[INSTRUCTIONS FOR THE TASK]: Count the lines in the data below that contain the word "down". Give only the resulting number.

[DATASET EXCERPTS]:
┄┄┄┄┄┄┄┄┄┄┄┄┄┄┄┄┄┄┄┄
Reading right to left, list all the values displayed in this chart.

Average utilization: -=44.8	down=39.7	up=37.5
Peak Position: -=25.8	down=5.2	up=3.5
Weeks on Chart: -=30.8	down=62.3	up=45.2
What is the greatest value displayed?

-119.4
┄┄┄┄┄┄┄┄┄┄┄┄┄┄┄┄┄┄┄┄
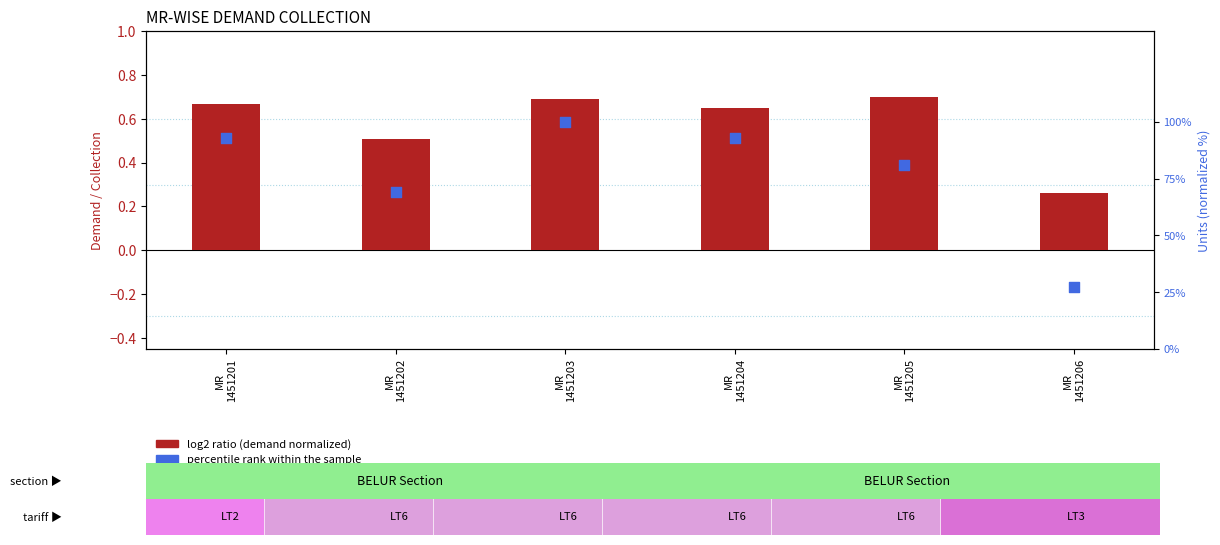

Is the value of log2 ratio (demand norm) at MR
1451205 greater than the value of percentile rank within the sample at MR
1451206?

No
┄┄┄┄┄┄┄┄┄┄┄┄┄┄┄┄┄┄┄┄
[RESPONSE BELOW]: 3